Maman! C'est spontané. Viscéral. Animal même. Quand tu as faim. Mal. Peur. Quand tu te retrouves au bout du monde, perdue. Quand la toilette du voisin du haut te coule sur la tête. Ou simplement quand tu tentes de cuire ton premier poulet. Même à 28 ans, il n'y a rien qui remplace une mère.

C'est cliché, soit. Un peu - beaucoup! - fleur bleue, c'est vrai. Mais les deux plus belles et plus grandes femmes de ma vie, ce sont ma mère et ma soeur. Parce qu'elles ont donné la vie. Elles ont donné leur vie.

Ma mère, Liliane, a perdu sa mère trop jeune. Mi-vingtaine. De bien triste façon. Si la logique veut que les enfants doivent voir leurs parents mourir, on ne devrait pas les perdre si jeunes. C'est bien trop cruel. Maman se sera occupée de sa propre mère. Puis elle aura dû affronter les difficultés de la vie adulte seule. Elle aura donné naissance à ses enfants sans qu'ils puissent espérer un jour connaître leur grand-mère. C'est peut-être pour ça que je porte son nom: Émilie Françoise. Et c'est assurément pour compenser ce manque qu'elle aura été aussi présente pour ses filles.

Maman aura tout laissé pour nous. Elle aura élevé quatre enfants: deux filles qu'elle aura portées et les deux filles de mon père. Une mère et une belle-mère. Quoiqu'elle n'ait jamais fait de différence entre nous. Nous étions toutes ses enfants. Et nous lui en avons fait voir de toutes les couleurs. Pourtant, elle a toujours été d'une infinie patience. D'une infinie tendresse.

Liliane est une vraie mère-poule: «Mets ton foulard, tu vas prendre froid!» «Sois prudente sur la route.» «Appelle quand tu seras arrivée chez ton amie.» «Manges-tu?» «Tiens, je t'ai fait un pain aux bananes.» «J'ai acheté un filet de porc en trop; tu le veux?» Il y a des moments où ça me rend folle! Adolescente, je ne comprenais pas qu'on puisse s'en faire autant. Maintenant, je comprends. Maman est ce que sa mère n'aura pas pu être: présente... Omniprésente! Mais combien réconfortante!

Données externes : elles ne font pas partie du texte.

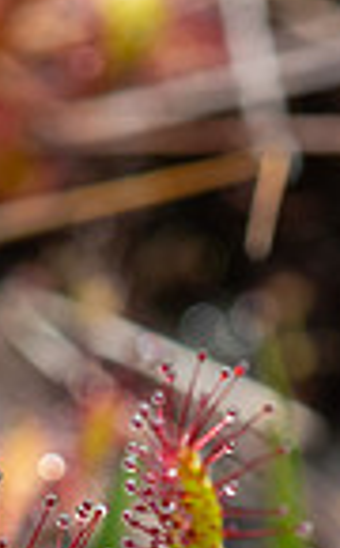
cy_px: 775
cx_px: -144
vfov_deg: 3.4
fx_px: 9178
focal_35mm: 616
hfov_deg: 2.1
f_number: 4
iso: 200
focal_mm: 60
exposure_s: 1/640
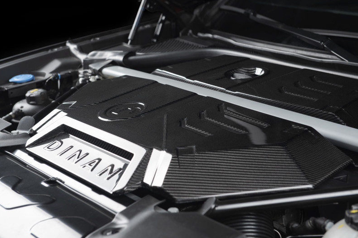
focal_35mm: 71
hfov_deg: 28.5
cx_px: 177
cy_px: 119
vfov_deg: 19.2
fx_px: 706
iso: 100
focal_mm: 70
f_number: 5.6
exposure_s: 1/125
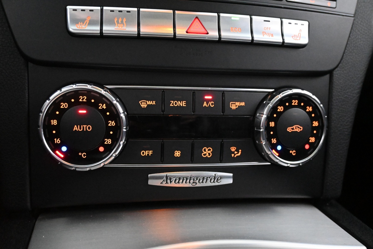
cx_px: 186
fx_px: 334
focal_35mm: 32
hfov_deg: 58.3
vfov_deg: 40.8
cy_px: 124
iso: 11400
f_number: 4
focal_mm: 21.5
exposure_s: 1/30
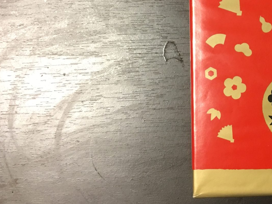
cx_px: 307
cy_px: 19
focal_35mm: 70
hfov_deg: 25.5
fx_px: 550
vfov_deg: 20.6
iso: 50
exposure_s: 1/15
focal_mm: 4.15
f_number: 2.2
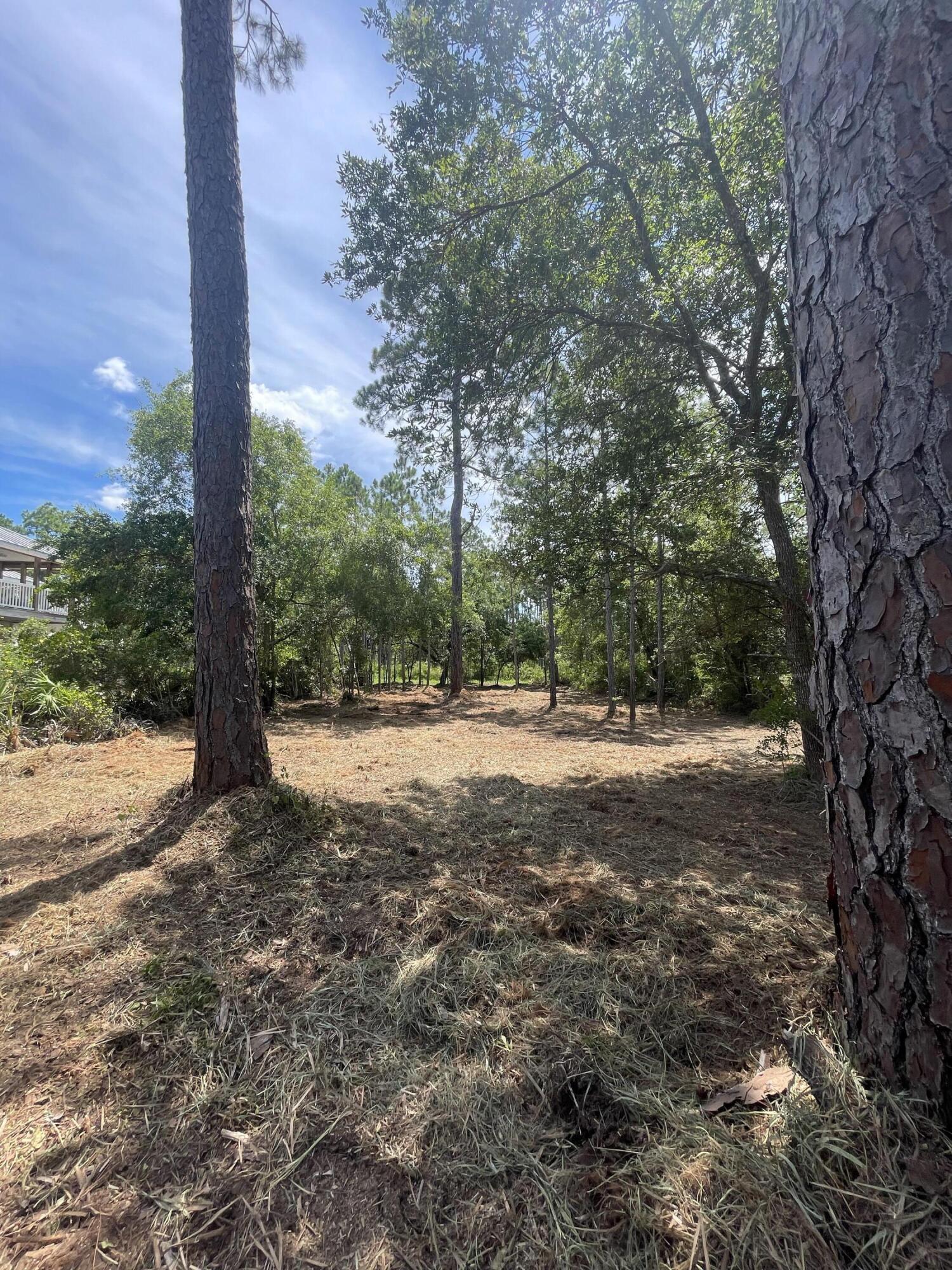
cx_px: 476
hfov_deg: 89.9
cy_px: 635
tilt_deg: +3.5
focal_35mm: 13
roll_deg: +1.0
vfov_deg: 106.2
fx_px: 477
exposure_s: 1/361
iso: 25
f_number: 2.4
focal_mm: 1.54
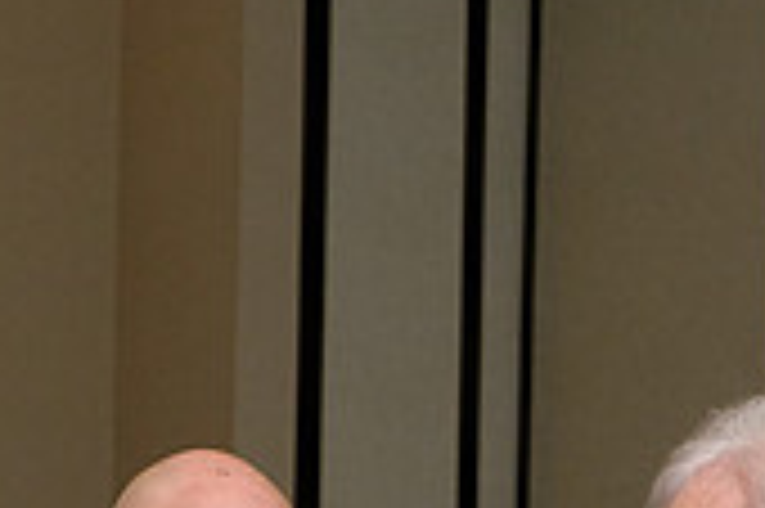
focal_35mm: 229
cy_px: 735
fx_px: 4861
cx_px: 1080
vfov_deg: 5.9
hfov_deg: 8.8
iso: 1600
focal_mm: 44.4
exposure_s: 1/160
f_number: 5.6
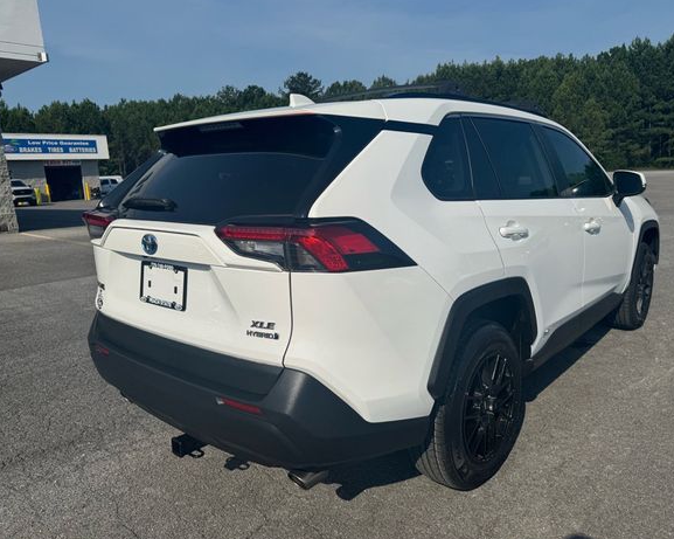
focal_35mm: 26
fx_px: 518
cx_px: 370
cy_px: 274
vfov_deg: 54.9
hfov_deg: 65.9
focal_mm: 6.76
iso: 80
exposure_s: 1/10417
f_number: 1.78
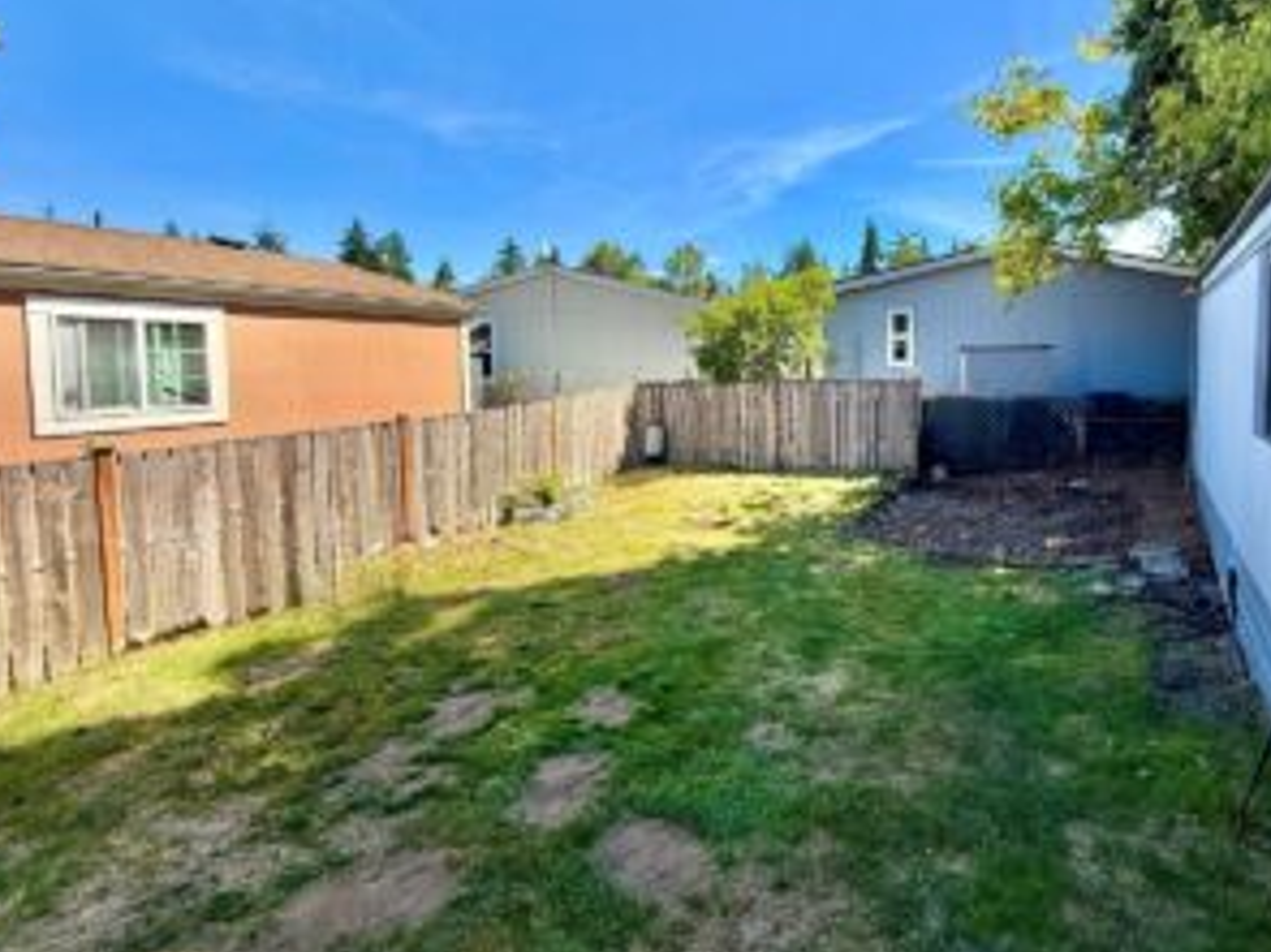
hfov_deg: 82.9
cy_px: 392
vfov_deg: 68.1
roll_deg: +0.1
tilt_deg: -2.4
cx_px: 801
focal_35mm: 19
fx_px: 697
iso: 50
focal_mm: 2.22
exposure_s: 1/1167
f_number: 2.2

Ma soeur, Marie-Christine, a 10 ans de plus que moi. C'est la plus belle femme que je connaisse. Et, au risque d'être quétaine, elle est belle dehors comme dedans! À mon âge, elle avait déjà un enfant... Presque deux. Deux petits garçons. Deux petits monstres aux cheveux blonds: Lucas et Noah. Si différents l'un de l'autre. Mais tellement attachants.

Je ne sais pas si ma soeur s'est couchée un soir et a dit à son chum: «Bon, bien, c'est le temps, on se fait un petit.» La connaissant, je crois plutôt qu'elle s'est levée enceinte un matin! Marie-Christine est spontanée, un peu tête folle. Une artiste dans l'âme, dans le coeur. La seule personne qui sait faire des sushis de A à Z, mais qui peine à cuisiner un vulgaire pâté chinois. Trop banal! Trop beige! Ses enfants adorent les restos chinois, les vrais, presque autant que le McDo...

Comme notre mère, ma soeur a sacrifié beaucoup de choses pour ses enfants. Sa carrière bien sûr. Sa santé physique et mentale aussi parfois. C'est une femme brillante. Et elle se retrouve, comme bien des mères de famille à la maison, sous-estimée dans notre société où l'intelligence et la réussite se calculent en dollars. Pourtant, en connaissez-vous beaucoup des emplois où on vous demande d'être cuisinière, gestionnaire, psychologue, enseignante, comptable et infirmière? 7 jours sur 7. 24 heures par jour. Je lui lève mon chapeau.

J'habite à plus de huit heures de route de ma soeur et de ma mère. Et ça, c'est quand il fait beau! Je n'ai pas toujours été là pour ma soeur. Pas comme je l'aurais voulu. Notamment à la naissance du deuxième, qui a bien failli partir aussi vite qu'il est arrivé. Je ne vois pas mes neveux assez souvent. Maman me manque aussi. On s'appelle presque tous les jours. Et elle me demande encore si j'ai de l'argent pour l'épicerie. Elle s'inquiète quand j'ai un rhume. Ces femmes sont des anges. Des vrais. Ce sont mes héroïnes à moi.

Et si un jour j'ai des enfants, j'espère que je serai une aussi bonne maman qu'elles.